====== Excerpt to read

Hotdata, Inc Research Engineer (PhD) - Database Internals / Special Projects San Francisco, CA · Full time

Research Engineer (PhD) - Database Internals / Special Projects

About Hotdata, Inc

We’re an early-stage, VC-backed startup at the intersection of data systems and agentic AI. Founded by three experienced engineers and product leaders, we’re building an agent-first product at the intersection of data systems and developer platforms. We combine modern data systems, vector indexing, and RAG techniques to give agents instant, intelligent access to enterprise data - without the complexity of traditional data pipelines. We’re an early team solving hard distributed systems challenges with cutting-edge technologies (DataFusion, Arrow, Rust, cloud-native infra). If you want to shape the foundation of a new compute layer for AI agents, this is the place.

Description

Company: Hotdata, Inc.

Location: Remote or Bay Area

Type: Full-time


About Hotdata

Hotdata is building the next generation of the data layer for AI systems.

For the past decade, data infrastructure has been optimized for dashboards and analytics. But when agents are the creators and consumers of databases, we require new primitives for data systems.


Hotdata is building the infrastructure layer that enables agent-native applications to store, query, and reason over structured data efficiently. Our work sits at the intersection of database internals, distributed systems, query engines, and AI infrastructure.


We are looking for a research-oriented engineer with deep systems curiosity to explore new ideas in data systems and help translate them into working prototypes.

============

> _Task to carry out_:
Can you extend the Hotdata job posting above, starting after its last sentence about the research-oriented engineer?

====== Provided records

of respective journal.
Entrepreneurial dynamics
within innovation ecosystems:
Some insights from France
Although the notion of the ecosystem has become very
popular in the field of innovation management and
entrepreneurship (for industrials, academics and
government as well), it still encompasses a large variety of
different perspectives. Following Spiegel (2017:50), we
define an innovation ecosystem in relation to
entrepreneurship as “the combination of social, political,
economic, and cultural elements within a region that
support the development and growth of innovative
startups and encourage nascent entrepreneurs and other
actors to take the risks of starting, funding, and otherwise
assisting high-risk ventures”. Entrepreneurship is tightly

============

> _Output_:
The Role

You will work directly with the founders on special projects exploring the future of database architecture, including:

  • New query engine architectures
  • AI-native data systems
  • Incremental computation and streaming data
  • Query planning and execution optimization
  • Vectorized execution and memory layouts
  • Agent-driven data workflows

Your work will start as research prototypes and often evolve into core components of the platform.


What You Will Work On

Examples of problems we are actively exploring:

  • Next-generation query planning and optimization
  • Systems built on Apache Arrow-style columnar memory models
  • Incremental and reactive query engines
  • New approaches to dataflow execution
  • Efficient state management for agents
  • Hybrid analytical/operational storage engines
  • Distributed query processing
  • Rust-based data infrastructure

This role sits close to database internals, not application development.


Responsibilities

  • Research and prototype new architectures for data systems
  • Build experimental query engines or execution frameworks
  • Work on low-level systems components in Rust or C++
  • Explore novel ideas in query planning, execution, and storage
  • Publish technical insights through internal papers, blogs, or talks
  • Translate research ideas into production-grade infrastructure
  • Collaborate with engineers building the Hotdata platform



What We’re Looking For

Required

  • PhD in Computer Science, Distributed Systems, Databases, or related field
  • Deep understanding of database internals or query engines
  • Strong systems programming experience (Rust, C++, or similar)
  • Experience working with at least one of:
  • query engines
  • compilers
  • distributed systems
  • storage engines
  • Strong research and prototyping ability

Bonus

  • Experience with Apache Arrow, DataFusion, DuckDB, Velox, or Spark
  • Contributions to open source data infrastructure
  • Experience with vectorized query execution
  • Background in query optimization
  • Research publications in data systems conferences (SIGMOD, VLDB, CIDR, etc.)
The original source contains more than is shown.